22 In respect of the consideration whether a party would otherwise be forced to abandon a proceeding if such an order were not made the primary judge said at [37] that:
(1) in his affidavit the applicant said if he did not obtain the order "we will likely walk away from this litigation";
(2) this falls short of an unambiguous statement that he would be forced to abandon his claim in this Court and his submissions take the matter no further; and
(3) all of the submissions fall short of an unambiguous statement that the applicant would abandon the proceeding if the maximum costs order was not made.
23 In respect of the consideration of the costs likely to be incurred in the proceeding the primary judge said:
(1) the timing of the application (early in the proceeding) makes it difficult to estimate with any confidence what are the likely costs of the proceeding: [38];
(2) assuming the hearing takes five days the costs are likely to be significant: [38];
(3) the applicant has made no attempt to assess what the costs of the proceeding is likely to be. The State assessed its costs for attending the five day hearing as approximately $45,000 and allowance would need to be made for discovery, preparing evidence and submissions, interlocutory matters and preparation for the hearing: [39]; and
(4) there is considerable force in the State's submission that, in view of the uncertainty regarding total costs, the preferable course is to be deal with the issue of costs retrospectively rather than prospectively: [40].

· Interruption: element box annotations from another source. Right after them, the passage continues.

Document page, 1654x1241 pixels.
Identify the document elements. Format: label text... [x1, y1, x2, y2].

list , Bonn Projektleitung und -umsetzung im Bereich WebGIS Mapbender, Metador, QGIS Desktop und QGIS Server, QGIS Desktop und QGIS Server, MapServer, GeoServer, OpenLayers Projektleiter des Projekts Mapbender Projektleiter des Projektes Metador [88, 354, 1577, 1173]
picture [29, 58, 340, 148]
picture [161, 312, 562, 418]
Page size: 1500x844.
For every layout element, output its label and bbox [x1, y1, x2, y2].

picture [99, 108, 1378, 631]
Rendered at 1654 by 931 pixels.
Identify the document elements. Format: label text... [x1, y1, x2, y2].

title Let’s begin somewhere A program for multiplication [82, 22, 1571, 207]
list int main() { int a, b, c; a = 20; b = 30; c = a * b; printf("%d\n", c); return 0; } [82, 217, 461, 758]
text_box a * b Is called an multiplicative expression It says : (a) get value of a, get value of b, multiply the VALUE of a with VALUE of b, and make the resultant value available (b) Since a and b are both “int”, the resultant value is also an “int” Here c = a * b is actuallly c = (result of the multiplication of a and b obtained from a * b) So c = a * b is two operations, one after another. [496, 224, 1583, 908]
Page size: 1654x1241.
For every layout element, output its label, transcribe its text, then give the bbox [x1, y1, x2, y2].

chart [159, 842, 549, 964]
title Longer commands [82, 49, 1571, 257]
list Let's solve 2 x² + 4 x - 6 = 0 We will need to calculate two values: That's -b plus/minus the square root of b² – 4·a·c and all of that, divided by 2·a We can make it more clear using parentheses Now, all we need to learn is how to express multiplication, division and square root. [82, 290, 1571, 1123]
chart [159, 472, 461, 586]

24 In respect of the consideration of the timing of the application the primary judge said at [41] that the applicant sought a maximum costs order at an early stage of the proceeding, which weighs in his favour but this still needs to be balanced against other relevant matters.
25 In respect of the consideration of whether the party opposing the making of the order has been uncooperative and/or has delayed the proceedings the primary judge said at [42] that there is no suggestion that the State has been uncooperative or has delayed the proceedings.
26 In respect of the consideration of the relevance of the criminal proceedings pending in the LEC the primary judge said at [43]:
The parallel proceedings in the Land and Environment Court have obvious relevance to this Court's consideration of Mr Houston's interlocutory application. They are not only relevant in demonstrating Mr Houston's strong personal interest in having the impugned legislation which underpins those criminal proceedings set aside, but it is also well established that the Court needs to wary of encouraging the fragmentation of criminal proceedings which are on foot (see, for example, the observations of the Full Court in Flanagan v Commissioner of the Australian Federal Police (1996) 60 FCR 149 at 187 ff and the cases cited therein per Beaumont, Ryan and Lindgren JJ).
27 At [44] the primary judge said:
It is notable that at no stage has Mr Houston indicated that he would be willing to entertain a maximum costs order other than one which specified a nil amount. This is all the more notable because the State in its outline of submissions in chief raised the possibility that, if the Court was inclined to make a maximum costs order, it should be set at a maximum of say $250,000 above the costs which the State had incurred to date. Mr Houston did not respond to that suggestion in his reply submissions. The Court infers that Mr Houston's position is that the only costs order he seeks is one with a nil amount.
28 At [45] the primary judge said:
For the reasons given above, I am not persuaded that this is an appropriate case to make such an order. Mr Houston's interlocutory application will be dismissed, with costs.